↓↓↓
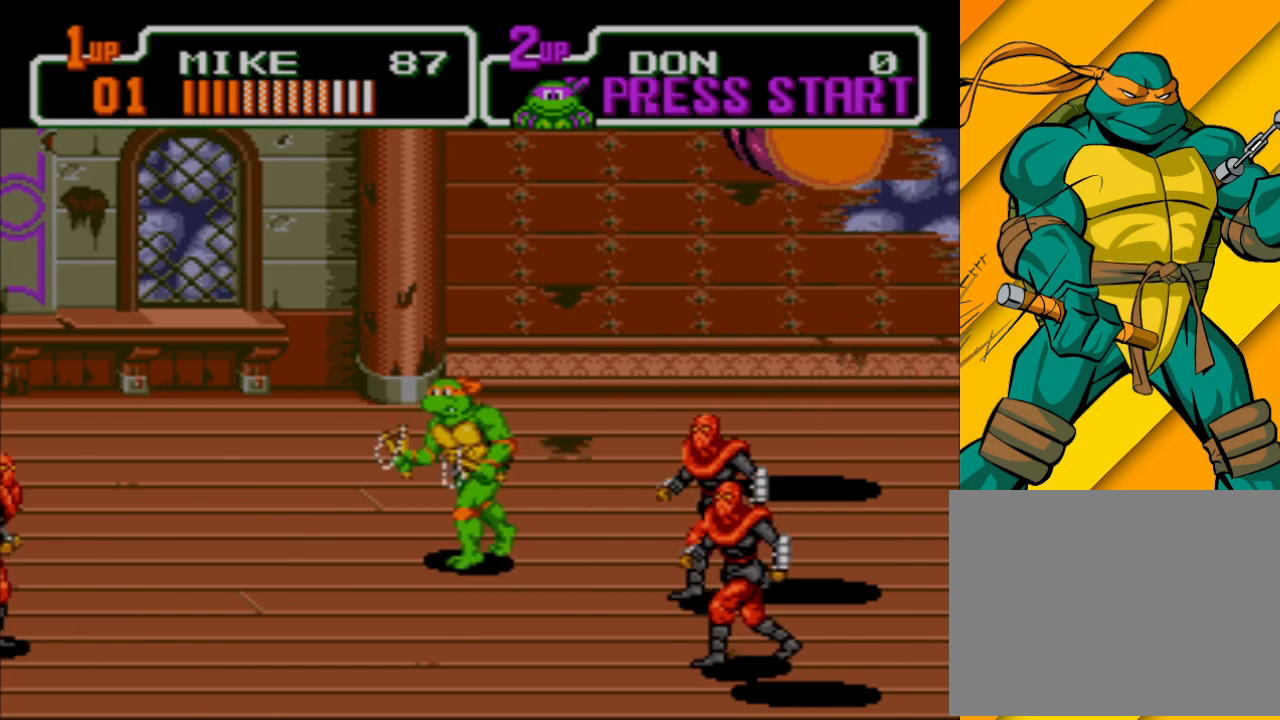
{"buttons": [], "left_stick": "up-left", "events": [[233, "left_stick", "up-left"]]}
↑↑↑
↓↓↓
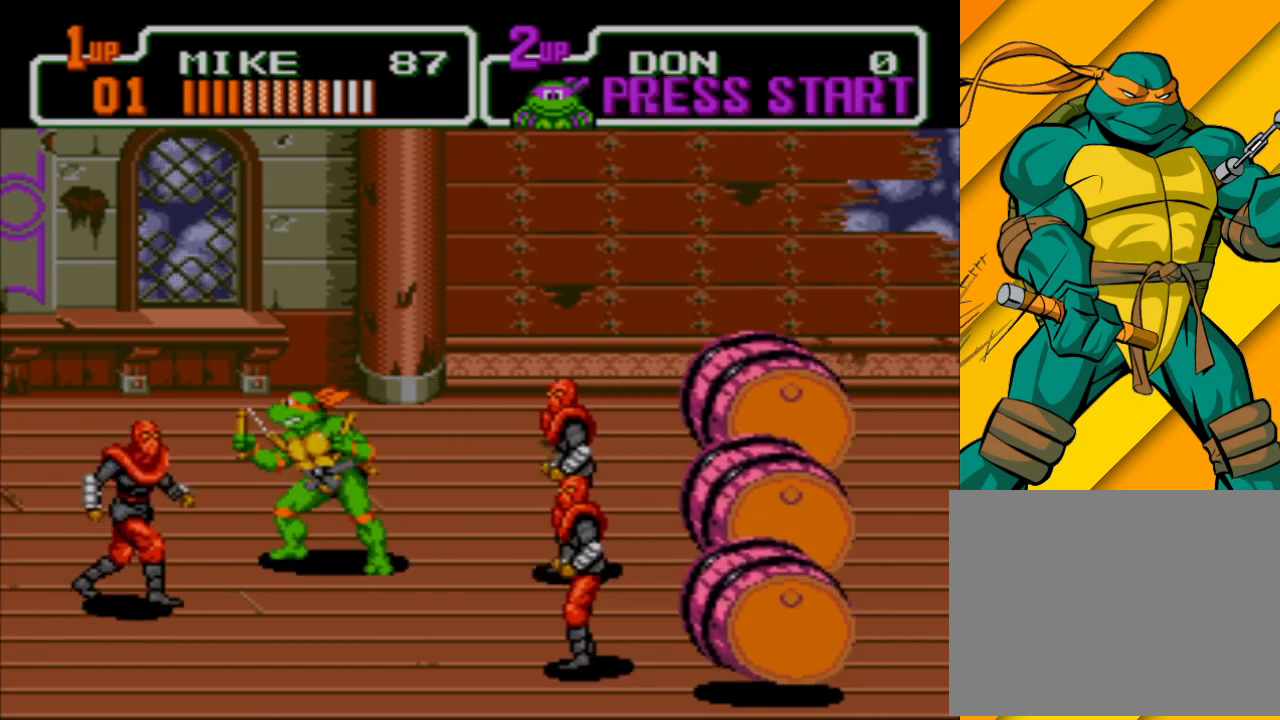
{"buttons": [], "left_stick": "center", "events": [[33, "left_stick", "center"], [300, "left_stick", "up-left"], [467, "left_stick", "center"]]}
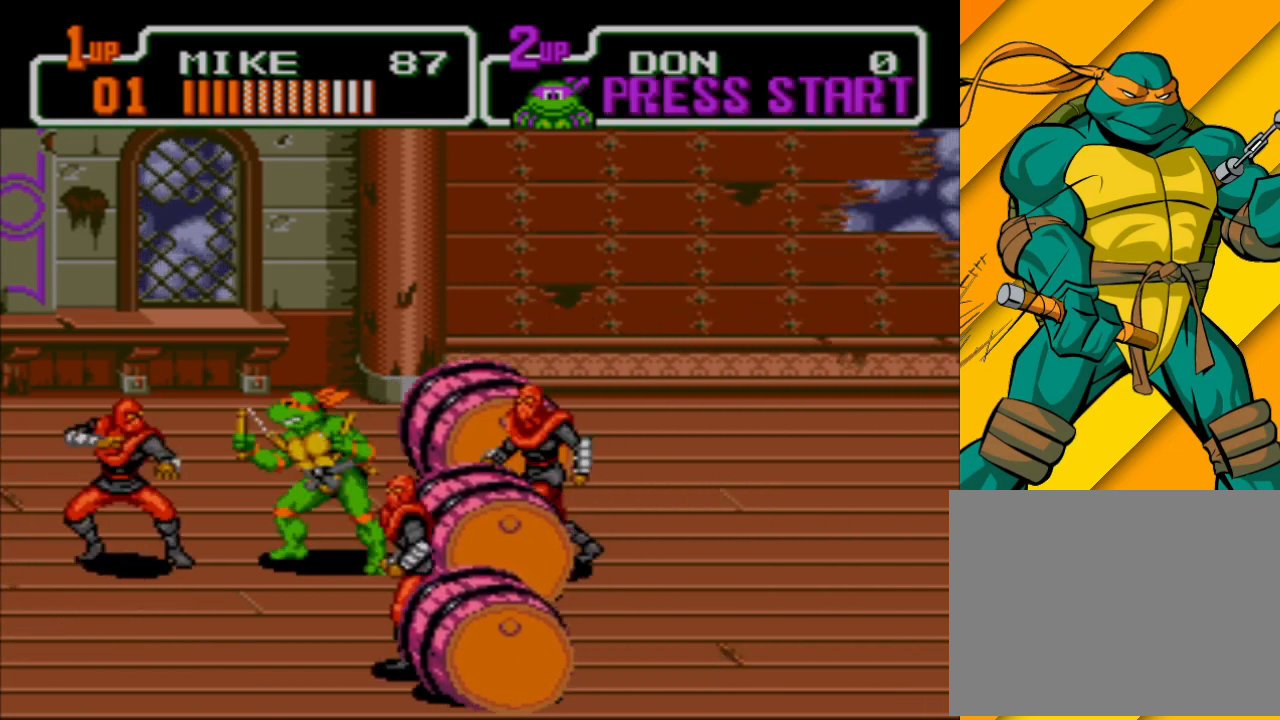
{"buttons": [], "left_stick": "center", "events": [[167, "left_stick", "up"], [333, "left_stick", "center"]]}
↑↑↑
DIRECTIONS: All lines in the listing above that contain "center" should be shown.

ANSWER TO THIS PROBLEM:
{"buttons": [], "left_stick": "center", "events": [[33, "left_stick", "center"], [300, "left_stick", "up-left"], [467, "left_stick", "center"]]}
{"buttons": [], "left_stick": "center", "events": [[167, "left_stick", "up"], [333, "left_stick", "center"]]}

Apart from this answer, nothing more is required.